Source material:
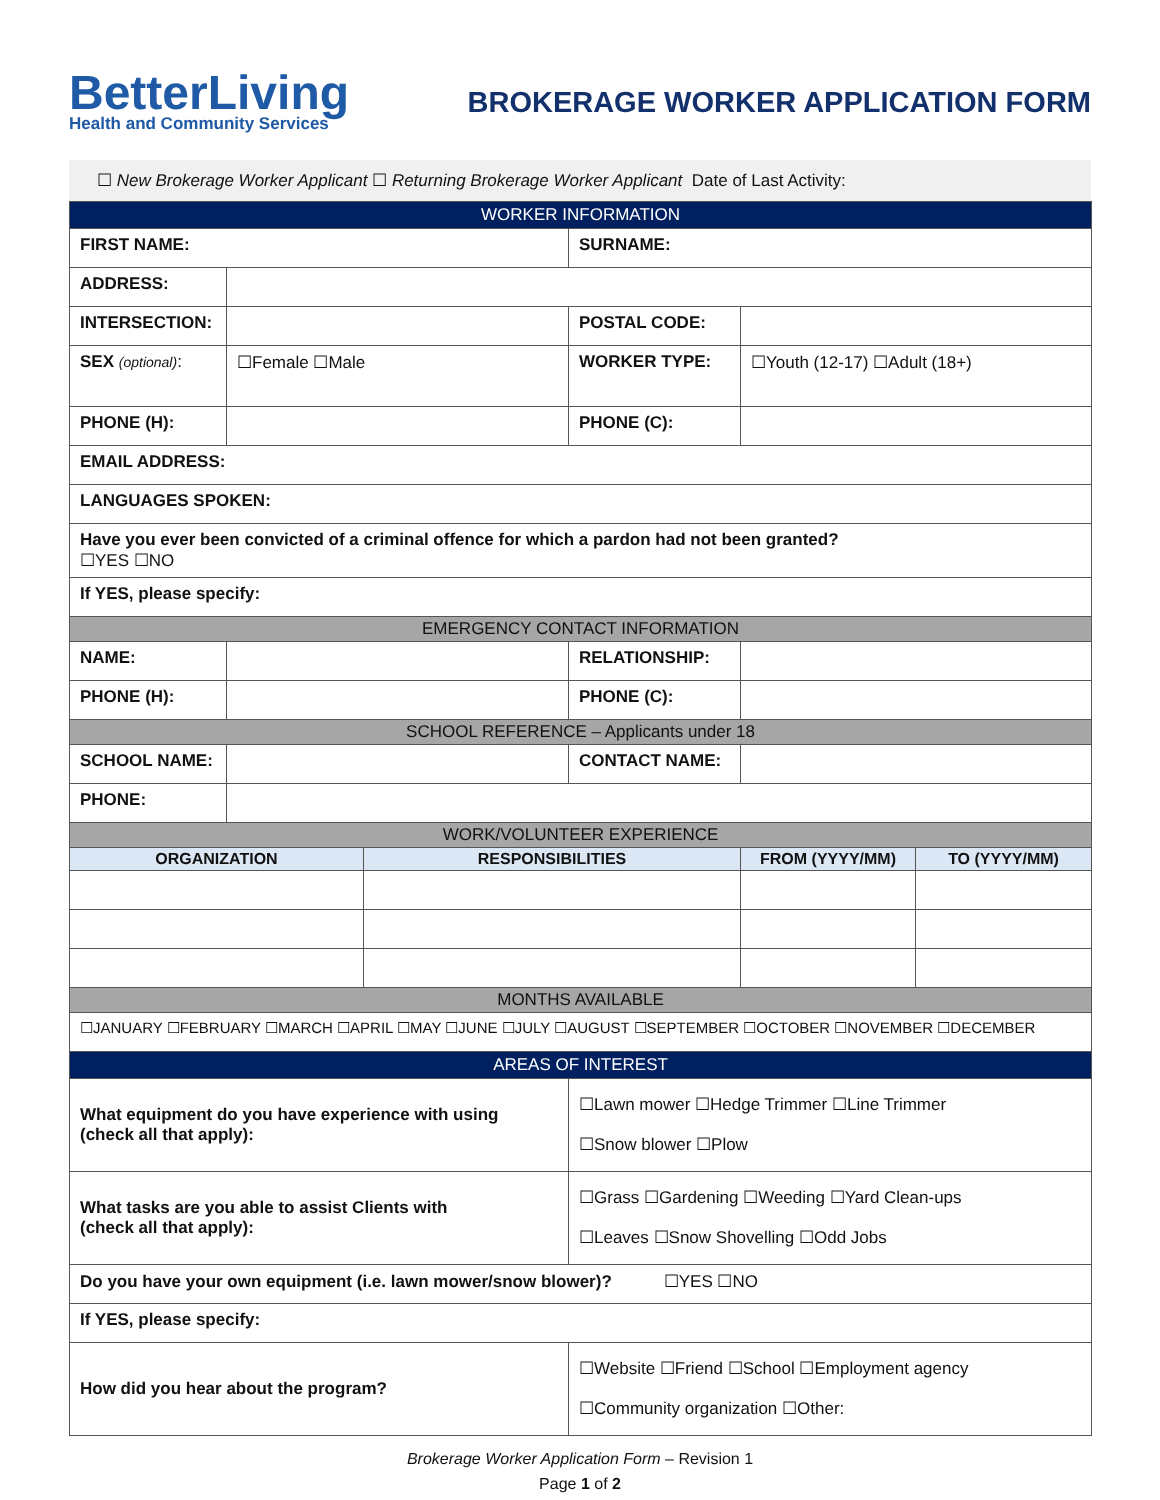BetterLiving
Health and Community Services
BROKERAGE WORKER APPLICATION FORM
☐ New Brokerage Worker Applicant ☐ Returning Brokerage Worker Applicant Date of Last Activity:
| WORKER INFORMATION | | | | | |
| --- | --- | --- | --- | --- | --- |
| FIRST NAME: | | | SURNAME: | | |
| ADDRESS: | | | | | |
| INTERSECTION: | | | POSTAL CODE: | | |
| SEX (optional) : | ☐Female ☐Male | | WORKER TYPE: | ☐Youth (12-17) ☐Adult (18+) | |
| PHONE (H): | | | PHONE (C): | | |
| EMAIL ADDRESS: | | | | | |
| LANGUAGES SPOKEN: | | | | | |
| Have you ever been convicted of a criminal offence for which a pardon had not been granted? ☐YES ☐NO | | | | | |
| If YES, please specify: | | | | | |
| EMERGENCY CONTACT INFORMATION | | | | | |
| NAME: | | | RELATIONSHIP: | | |
| PHONE (H): | | | PHONE (C): | | |
| SCHOOL REFERENCE – Applicants under 18 | | | | | |
| SCHOOL NAME: | | | CONTACT NAME: | | |
| PHONE: | | | | | |
| WORK/VOLUNTEER EXPERIENCE | | | | | |
| ORGANIZATION | | RESPONSIBILITIES | | FROM (YYYY/MM) | TO (YYYY/MM) |
| MONTHS AVAILABLE | | | | | |
| ☐JANUARY ☐FEBRUARY ☐MARCH ☐APRIL ☐MAY ☐JUNE ☐JULY ☐AUGUST ☐SEPTEMBER ☐OCTOBER ☐NOVEMBER ☐DECEMBER | | | | | |
| AREAS OF INTEREST | | | | | |
| What equipment do you have experience with using (check all that apply): | | | ☐Lawn mower ☐Hedge Trimmer ☐Line Trimmer ☐Snow blower ☐Plow | | |
| What tasks are you able to assist Clients with (check all that apply): | | | ☐Grass ☐Gardening ☐Weeding ☐Yard Clean-ups ☐Leaves ☐Snow Shovelling ☐Odd Jobs | | |
| Do you have your own equipment (i.e. lawn mower/snow blower)? ☐YES ☐NO | | | | | |
| If YES, please specify: | | | | | |
| How did you hear about the program? | | | ☐Website ☐Friend ☐School ☐Employment agency ☐Community organization ☐Other: | | |
Brokerage Worker Application Form – Revision 1
Page 1 of 2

Exercise prompt: Find the line that contains "AVAILABLE | | | | | |". Copy it and every line after it to the end of the records, exactly, and nothing more.

Written answer:
| MONTHS AVAILABLE | | | | | |
| ☐JANUARY ☐FEBRUARY ☐MARCH ☐APRIL ☐MAY ☐JUNE ☐JULY ☐AUGUST ☐SEPTEMBER ☐OCTOBER ☐NOVEMBER ☐DECEMBER | | | | | |
| AREAS OF INTEREST | | | | | |
| What equipment do you have experience with using (check all that apply): | | | ☐Lawn mower ☐Hedge Trimmer ☐Line Trimmer ☐Snow blower ☐Plow | | |
| What tasks are you able to assist Clients with (check all that apply): | | | ☐Grass ☐Gardening ☐Weeding ☐Yard Clean-ups ☐Leaves ☐Snow Shovelling ☐Odd Jobs | | |
| Do you have your own equipment (i.e. lawn mower/snow blower)? ☐YES ☐NO | | | | | |
| If YES, please specify: | | | | | |
| How did you hear about the program? | | | ☐Website ☐Friend ☐School ☐Employment agency ☐Community organization ☐Other: | | |
Brokerage Worker Application Form – Revision 1
Page 1 of 2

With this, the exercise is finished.